TEXT:

<<<<

They'll be ground down only if the Northern public continues to support the war. If adopting the strategic defensive in Virginia produces more Confederate victories and heavier Union casualties, the Northern public might throw in the towel and elect a peace administration in 1864.
 
They'll be ground down only if the Northern public continues to support the war. If adopting the strategic defensive in Virginia produces more Confederate victories and heavier Union casualties, the Northern public might throw in the towel and elect a peace administration in 1864.

true... but only if the Rebs do win more than they did in OTL. At the same time, a war that is fought entirely in the south is going to be good for northern morale. You have to wonder about how a Union army that is always on the attack is going to fare... will Grant come to the forefront that much faster? And with no Gettysburg, you might have Reynolds survive longer; by most accounts, he was a pretty good general...
 

Anaxagoras

Banned
true... but only if the Rebs do win more than they did in OTL. At the same time, a war that is fought entirely in the south is going to be good for northern morale. You have to wonder about how a Union army that is always on the attack is going to fare... will Grant come to the forefront that much faster? And with no Gettysburg, you might have Reynolds survive longer; by most accounts, he was a pretty good general...

But adopting the strategic defense does not really mean allowing the Union army to attack all the time. After all, the Seven Days, Second Bull Run, Chancellorsville and the Wilderness were all battles which were strategically defensive but tactically and/or operationally offensive.
 
But adopting the strategic defense does not really mean allowing the Union army to attack all the time. After all, the Seven Days, Second Bull Run, Chancellorsville and the Wilderness were all battles which were strategically defensive but tactically and/or operationally offensive.

And all took a heavy toll on the confederates.
 
And with no Gettysburg, you might have Reynolds survive longer; by most accounts, he was a pretty good general...

Reynolds was the best Union commander to come up in the East. Lincoln dropped the ball when he declined to give him the command.

With Grant and Sherman in the West and Reynolds in the East...
 
Hello Elf,

Mars's crimson soaked jock strap, I have a hard enough time figuring out how to get 90,000 Confederates under Lee, and that with Lee OTL being 75,000 at Gettysburg.

15,000 men is a lot of men to pry loose from anywhere with the situation as it is. North Carolina and Richmond supplying ten thousand would mean twisting Harvey Hill's arm practically out of its socket - it's not flat out impossible, but it would take total commitment on Davis's part. And five thousand from elsewhere - where is there an "elsewhere" which can do that? Beauregard's forces are scattered thinly, Sam Jones and Buckner's departments are undermanned as it is . . .

So . . . long story short, it's a mess. And Lee going on the defense doesn't really change that at all except forfeiting the opportunity to force Union strategists to respond to Confederate operations instead of vice-versa.

>>>>

PROBLEM DETAILS: Write out, word for word, the part of the Civil War discussion above that opens with the words containing "15,000 men is" and closes with "instead of vice-versa.".

SUPPLIED MATERIAL:
<<<<

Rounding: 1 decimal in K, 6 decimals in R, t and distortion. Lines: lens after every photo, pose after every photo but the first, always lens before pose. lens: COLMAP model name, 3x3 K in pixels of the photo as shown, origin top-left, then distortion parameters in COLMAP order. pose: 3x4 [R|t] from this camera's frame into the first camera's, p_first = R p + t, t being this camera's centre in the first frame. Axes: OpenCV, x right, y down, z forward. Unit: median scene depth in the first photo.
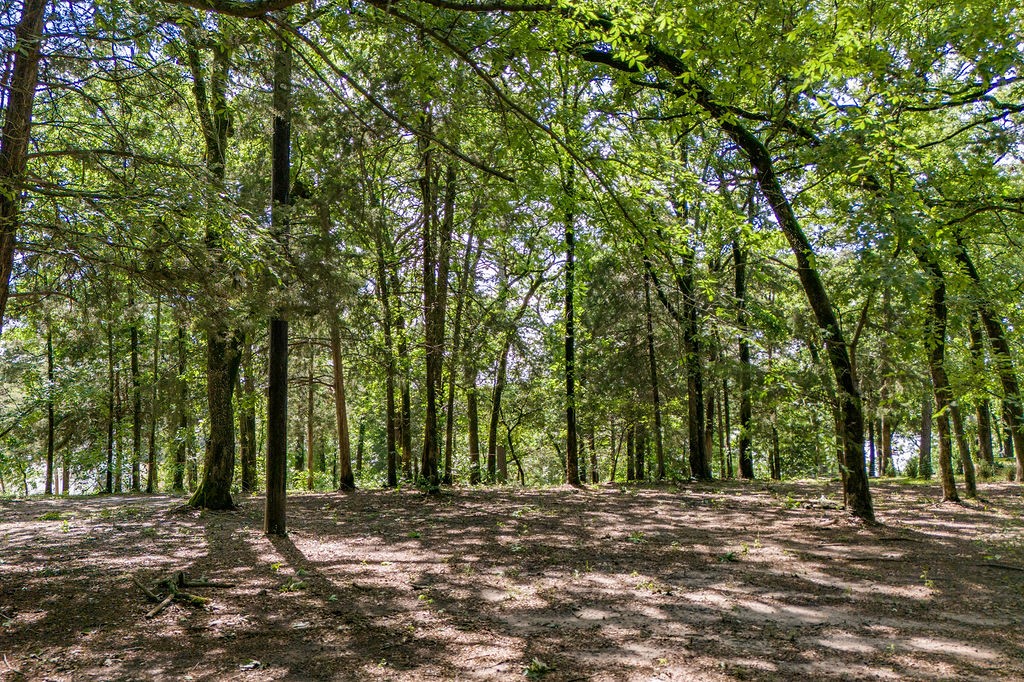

>>>>

SOLUTION TO THIS TASK:
15,000 men is a lot of men to pry loose from anywhere with the situation as it is. North Carolina and Richmond supplying ten thousand would mean twisting Harvey Hill's arm practically out of its socket - it's not flat out impossible, but it would take total commitment on Davis's part. And five thousand from elsewhere - where is there an "elsewhere" which can do that? Beauregard's forces are scattered thinly, Sam Jones and Buckner's departments are undermanned as it is . . .

So . . . long story short, it's a mess. And Lee going on the defense doesn't really change that at all except forfeiting the opportunity to force Union strategists to respond to Confederate operations instead of vice-versa.